How to complete this task |
A word-for-word copy of the following listing is needed. Leave out its images.

# # # #

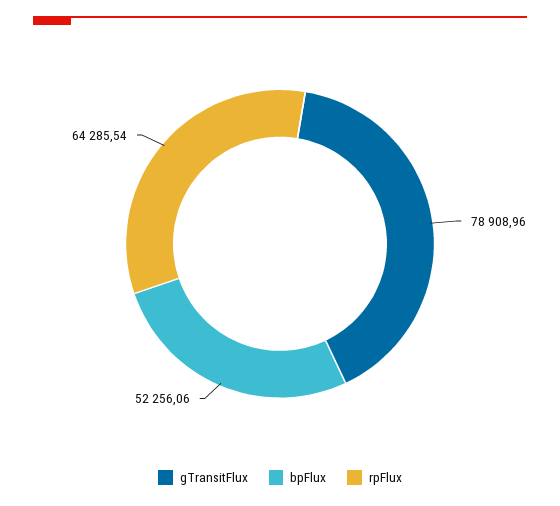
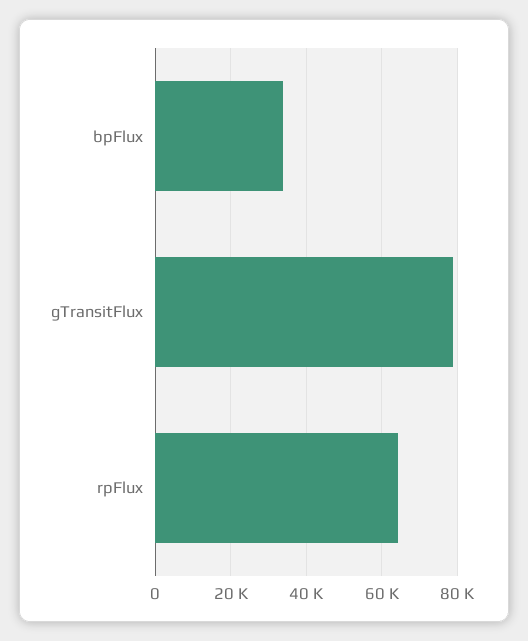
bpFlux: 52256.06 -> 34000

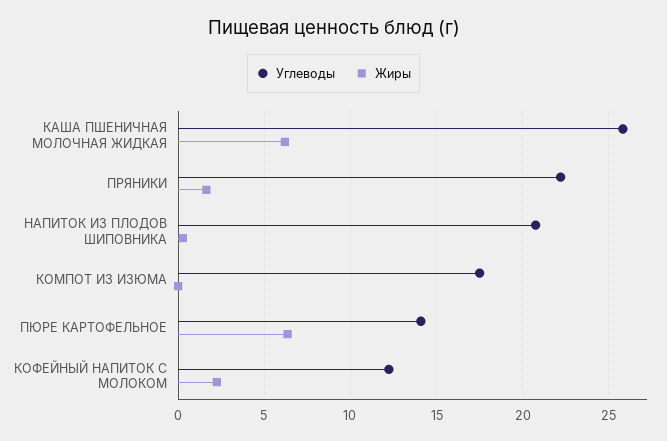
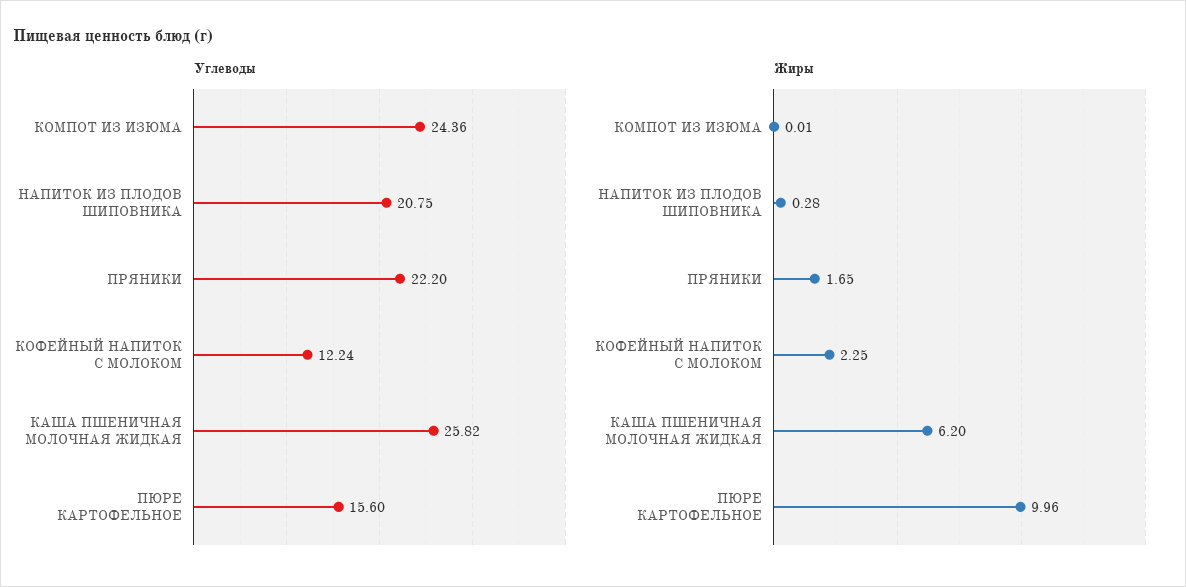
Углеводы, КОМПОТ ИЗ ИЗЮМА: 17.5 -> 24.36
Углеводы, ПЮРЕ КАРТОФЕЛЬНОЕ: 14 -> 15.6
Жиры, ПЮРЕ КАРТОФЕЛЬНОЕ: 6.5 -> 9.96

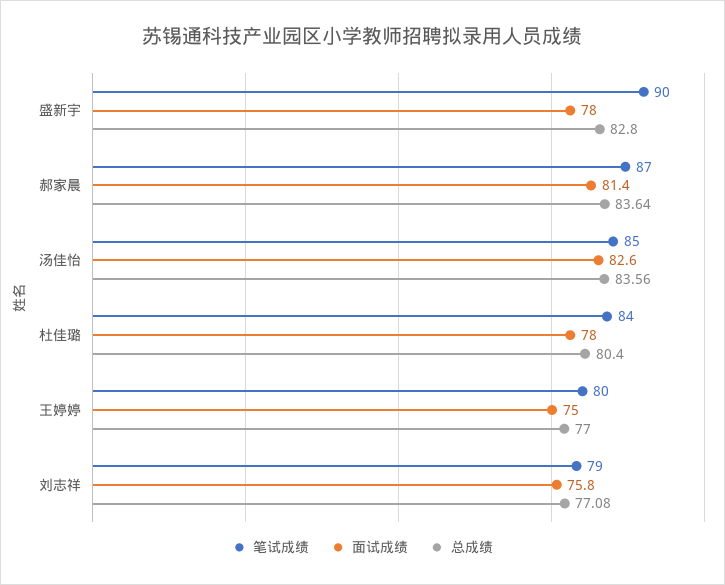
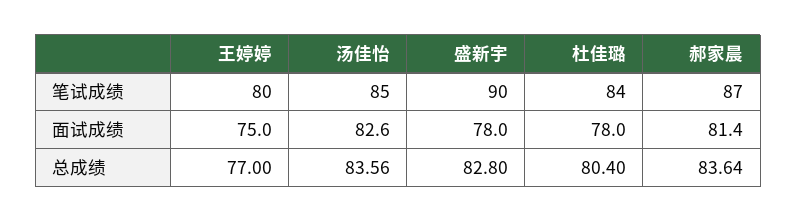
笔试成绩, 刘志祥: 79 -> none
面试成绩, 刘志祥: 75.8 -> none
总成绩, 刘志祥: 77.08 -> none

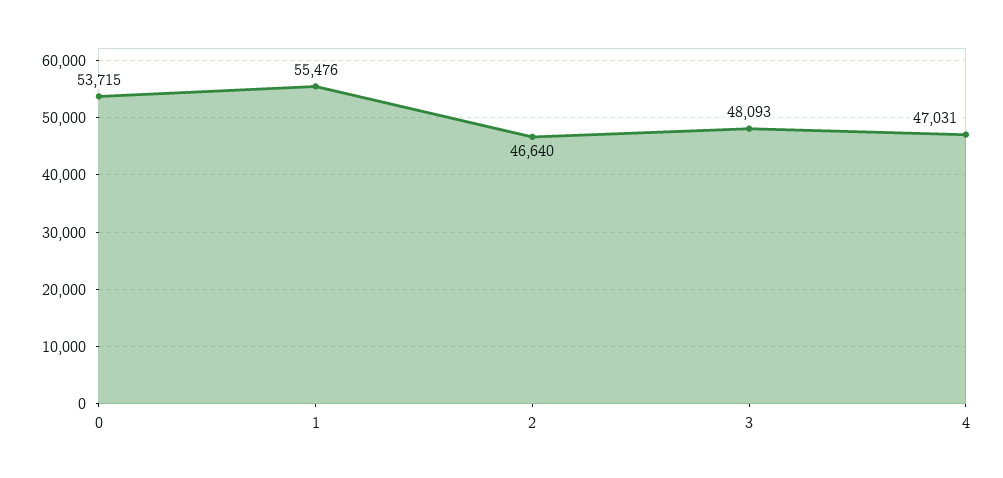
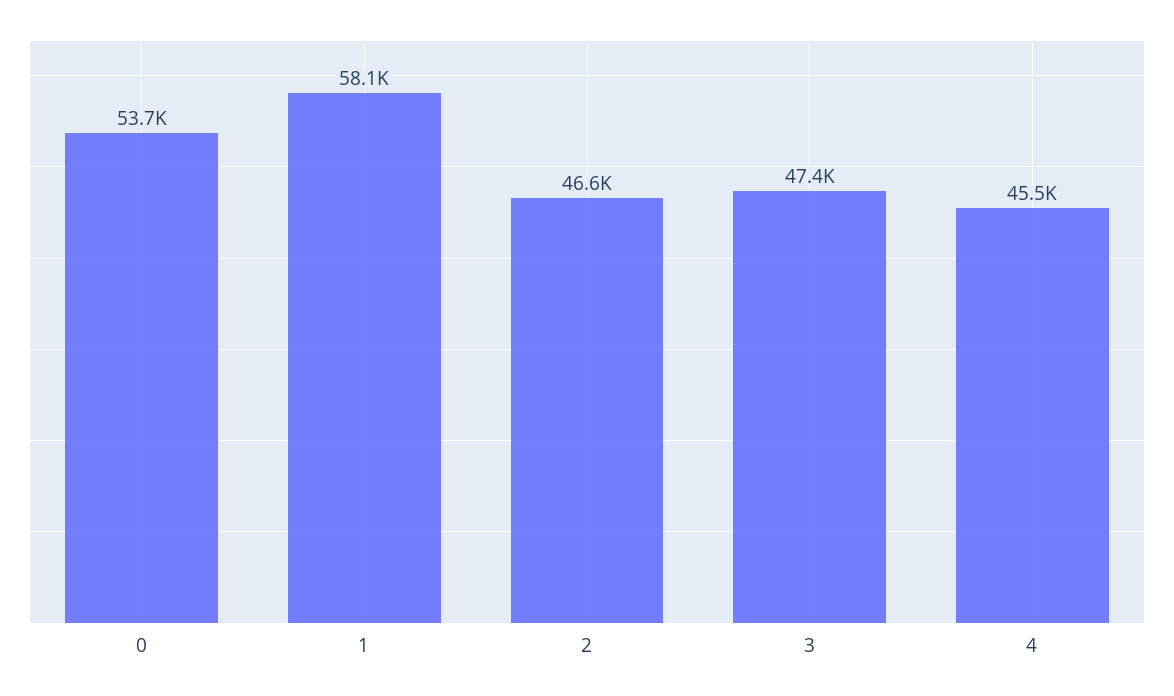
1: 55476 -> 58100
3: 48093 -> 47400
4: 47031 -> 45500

# # # #

Your response |
bpFlux: 52256.06 -> 34000

Углеводы, КОМПОТ ИЗ ИЗЮМА: 17.5 -> 24.36
Углеводы, ПЮРЕ КАРТОФЕЛЬНОЕ: 14 -> 15.6
Жиры, ПЮРЕ КАРТОФЕЛЬНОЕ: 6.5 -> 9.96

笔试成绩, 刘志祥: 79 -> none
面试成绩, 刘志祥: 75.8 -> none
总成绩, 刘志祥: 77.08 -> none

1: 55476 -> 58100
3: 48093 -> 47400
4: 47031 -> 45500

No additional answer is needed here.